Christoph Schenker beschäftigt sich schon lange mit Kunst im öffentlichen Raum. Er leitet das Institut für Gegenwartskunst der Zürcher Hochschule der Künste ZHdK seit seiner Gründung 2005. Schenkers Spezialgebiet ist die Kunst im öffentlichen Raum. Kunst, wie zum Beispiel der Hafenkran. Kunst, die der Bevölkerung unmittelbar vor die Nase gesetzt wird.
Mit dem Begriff «Kunst im öffentlichen Raum», der im Zuge der Diskussionen um den Hafenkran immer wieder fiel, ist er nicht ganz glücklich. «Man sollte besser von ‹Kunst im Raum des Öffentlichen› oder ‹Kunst im Interesse der Öffentlichkeit› sprechen», schlägt er vor. Denn Kunst im Raum des Öffentlichen soll seiner Meinung nach soziale, ökonomische, gesellschaftliche Tendenzen aus der Bevölkerung aufnehmen.

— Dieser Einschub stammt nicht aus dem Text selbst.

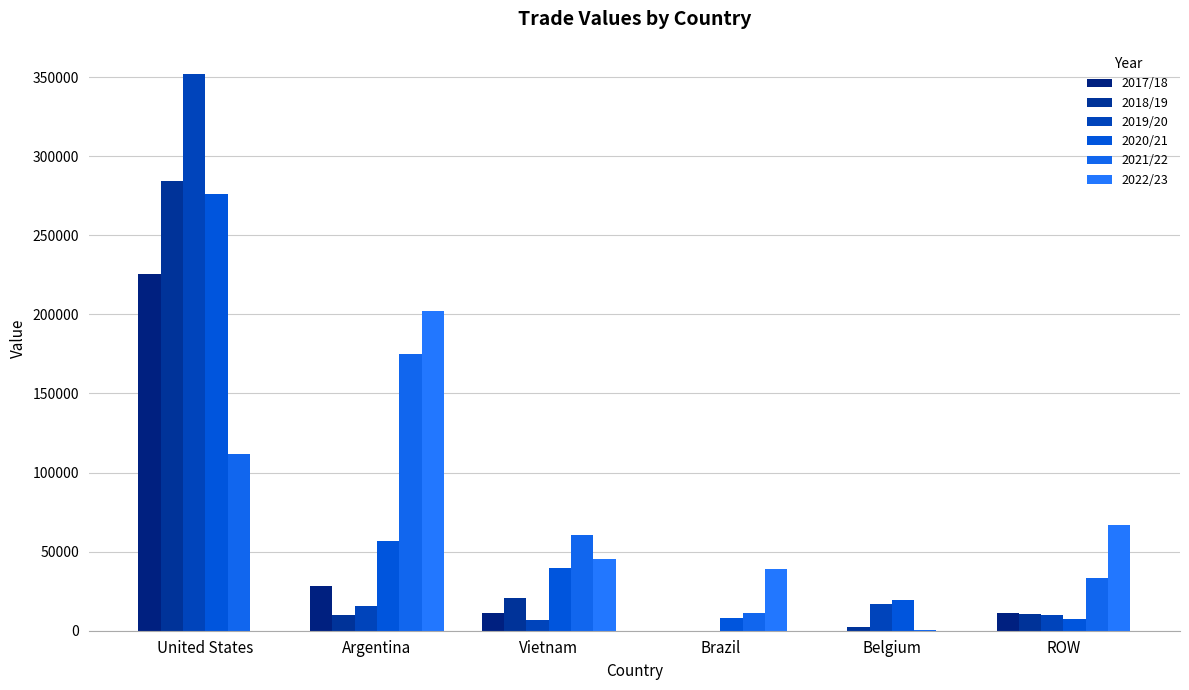

Where is 2018/19 nearest to the value 142276?

Vietnam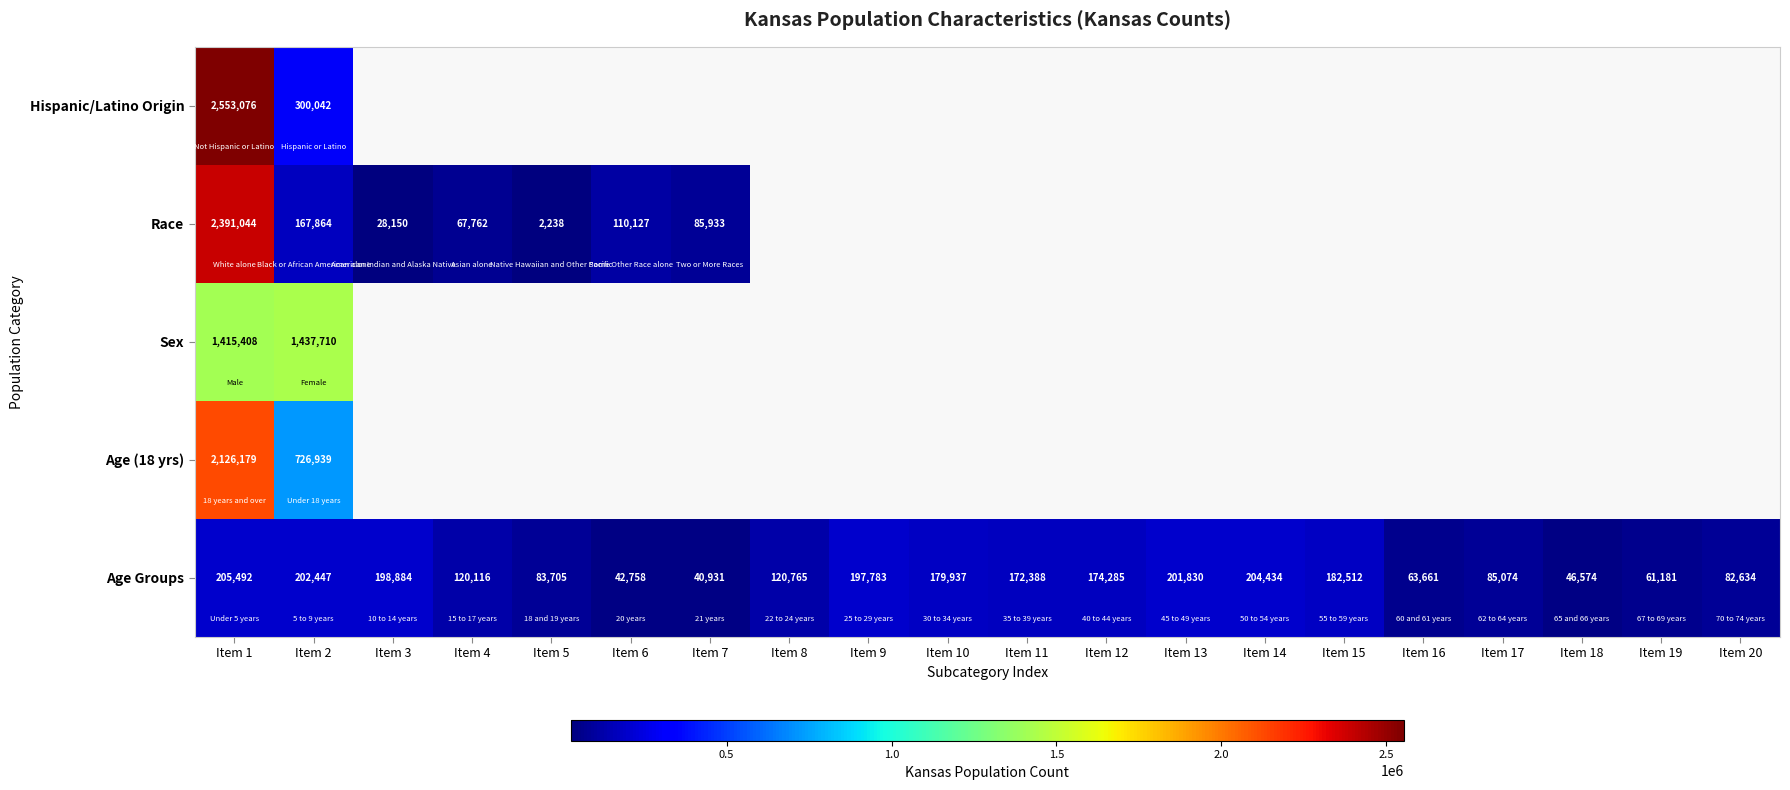

Is the value of Age Groups at Item 14 greater than the value of Age (18 yrs) at Item 1?

No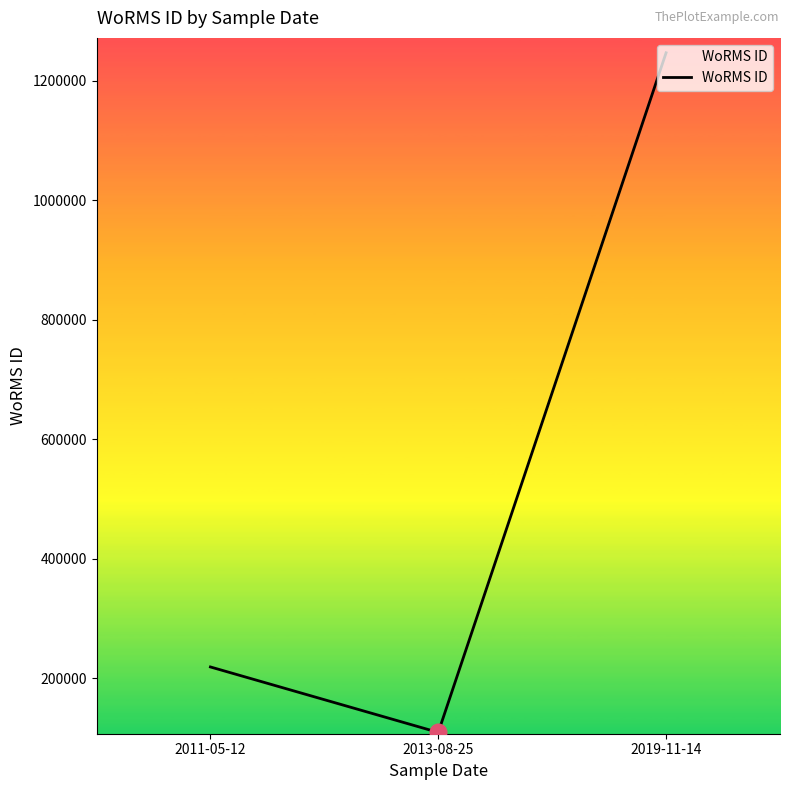

Reading left to right, what are all the values shown in this chart?

2011-05-12=219090	2013-08-25=109545	2019-11-14=1246906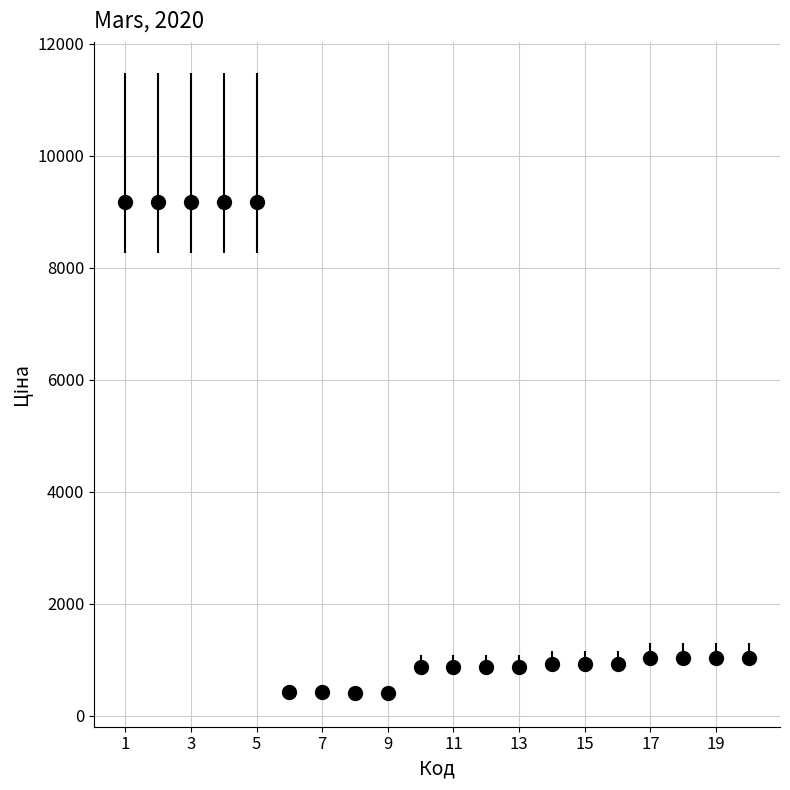

What is the value of the 17th point from the left?

1036.5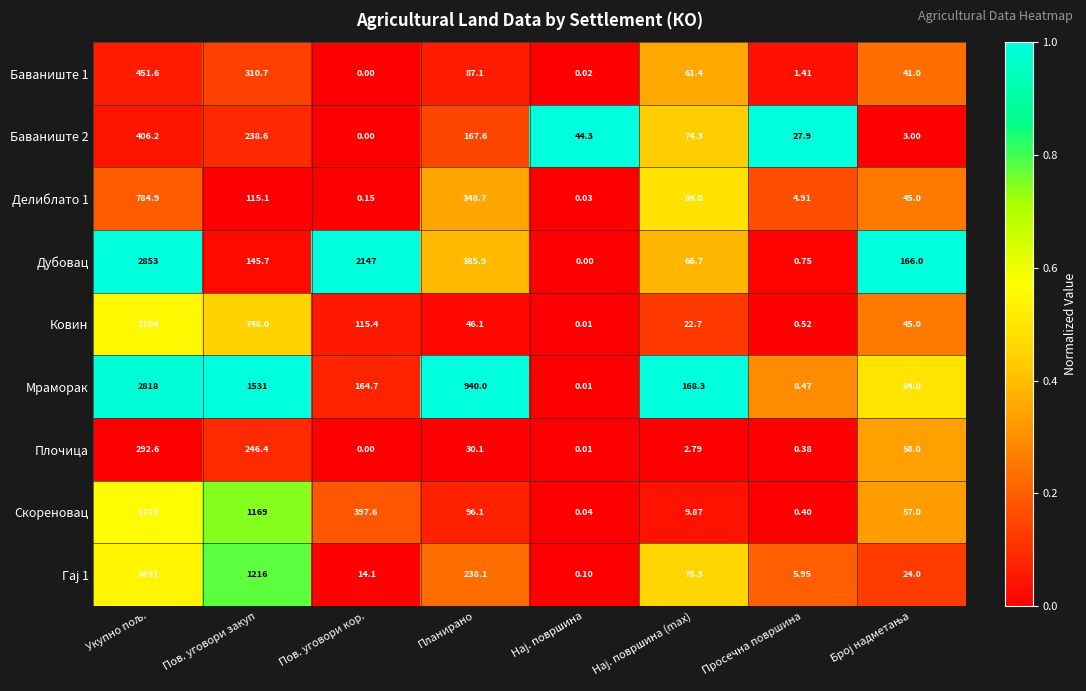

How many data points does each series have?

8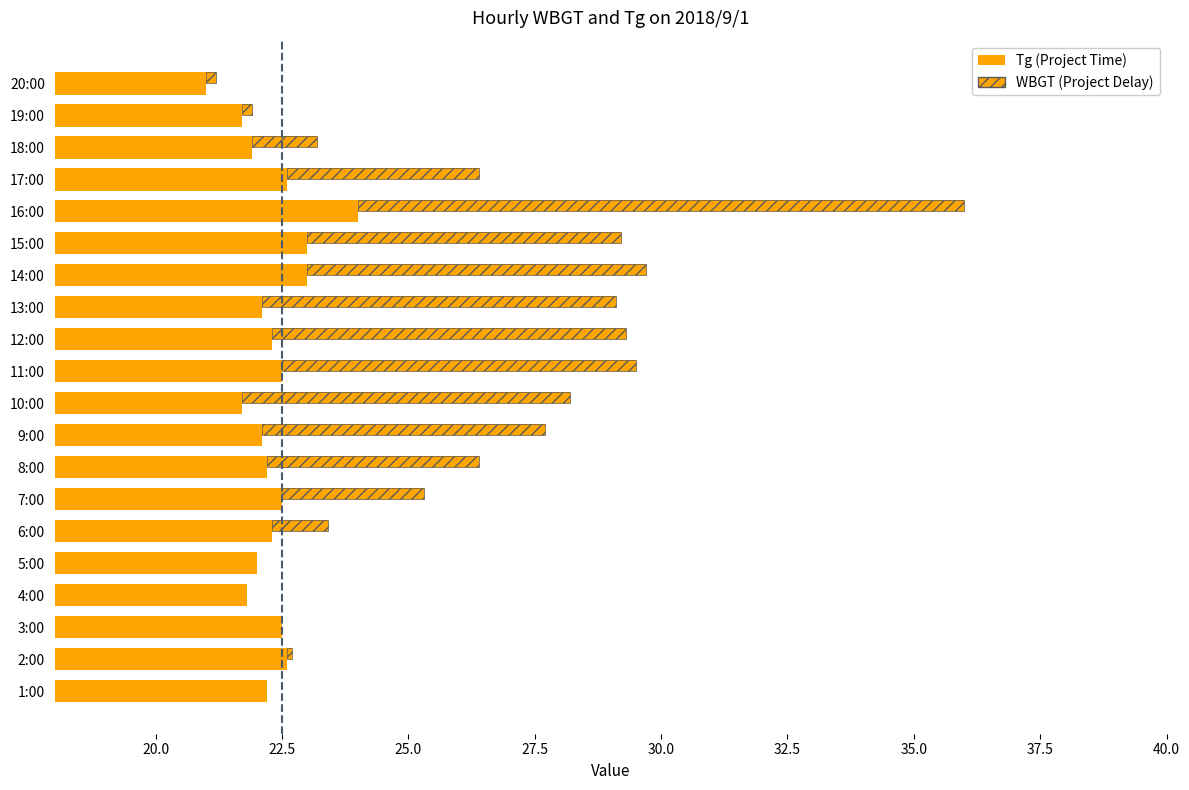

How many bars are there in total?

40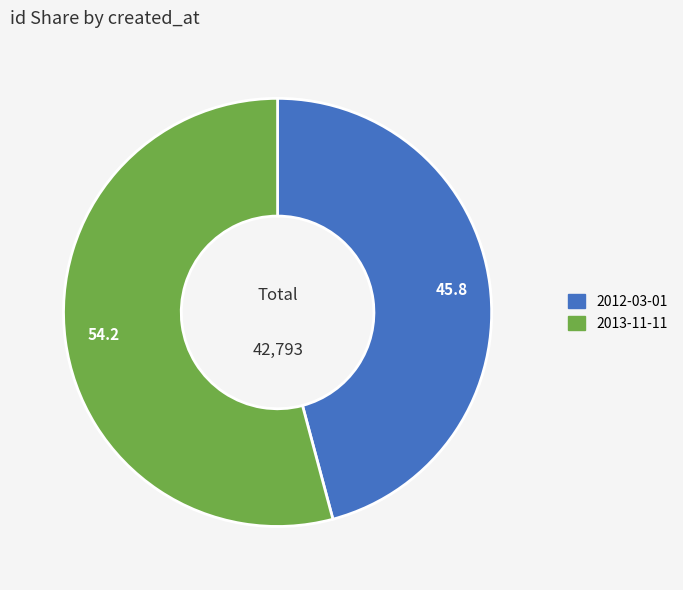

Which category has the biggest portion of the pie?

2013-11-11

Gute Kunst fördert Diskussionen
Kunst will, dass man über sie diskutiert. Wenn ein Kunstwerk nichts als Gleichgültigkeit hervorruft, hat es laut Schenker im öffentlichen Raum nichts zu suchen (und übrigens auch nicht im Museum).
Die Diskussion um den Hafenkran war spannend, die Initianten betonen immer wieder, dass es ihnen genau darum ging, dass man darüber diskutiert, was Kunst ist. Und doch lohnt es sich zu überlegen, was es für Möglichkeiten gibt, um den leidigen Teil der Debatte zu umgehen.
Denn zu oft ging es laut Schenker nicht um Kunst, sondern um Geld und Parteipolitik. Vor allem deshalb, weil in der Jury, die den Hafenkran aus ungefähr 50 Projekten auswählte, Politiker sassen, und weil auch in der Arbeitsgruppe Kunst im öffentlichen Raum (KiöR) viele Exponenten der Stadt vertreten sind. Das grösste Problem aber war, dass die Stadt Zürich und somit auch die Steuerzahler allein für die Kosten des Kunstwerks aufkommen sollten.
Verantwortung teilen
Schenker skizziert drei Alternativen zur Ausschreibung, Planung und Finanzierung von Kunst im öffentlichen Raum:
- Die Verantwortung für ein Projekt im öffentlichen Raum soll von mindestens drei Parteien getragen werden. So kann zum Beispiel eine Hochschule zusammen mit dem Künstler Projekte entwickeln und Private oder Stiftungen die Gelder für die Umsetzung sprechen. Die Stadt stellt als dritte Partei Lokalitäten oder Räume zur Verfügung und finanziert die Umsetzung des Projekts mit.
- Im kollaborativen Ansatz geht es darum, die Bevölkerung in das geplante Projekt miteinzubeziehen. Dazu sind Forschungsprojekte seitens Hochschulen nötig, die vom Bund finanziert werden. Dabei werden brennende, interessante Themen in einem Quartier ausgemacht. Der Künstler oder die Künstlerin erarbeitet dann auf Grundlage dieser Forschung in Zusammenarbeit mit der Bevölkerung oder der Verwaltung ein Projekt. Dieses passt sich ins Quartier ein und nimmt Interessen und Diskussionen der Bevölkerung auf und trägt sie weiter.
- Vor allem in New York und London gibt es das Modell, dass Stiftungen, Firmen und Vereine selber Projekte im öffentlichen Raum vorschlagen, planen und finanzieren. Die Stadt bezahlt hier nur einen Minimalbeitrag ans Projekt selber, unterstützt aber die Verantwortlichen im Bezug auf Umsetzung und Platzierung des künstlerischen Werks.
Grundsätzlich plädiert Schenker dafür, dass alle Entscheidungsprozesse um Kunst im öffentlichen Raum von der Politik abgekoppelt werden. Von der Ausschreibung und der Auswahl, über die Planung bis zur Durchführung soll ein Projekt von externen Firmen koordiniert werden. Damit gäbe es weniger parteipolitisches Gezänk und mehr Diskussion über das Kunstwerk an sich.
Sichtbar gewordener Handel
Schenker selber gefällt der Hafenkran. Vor allem weil er auf einer symbolischen Ebene den unsichtbaren Handel in Zürich sichtbar macht. Allerdings hätte er sich einen chinesischen Kran gewünscht, der einem das weltweite Wirken der Schweizer Banken noch direkter vor Augen führen würde.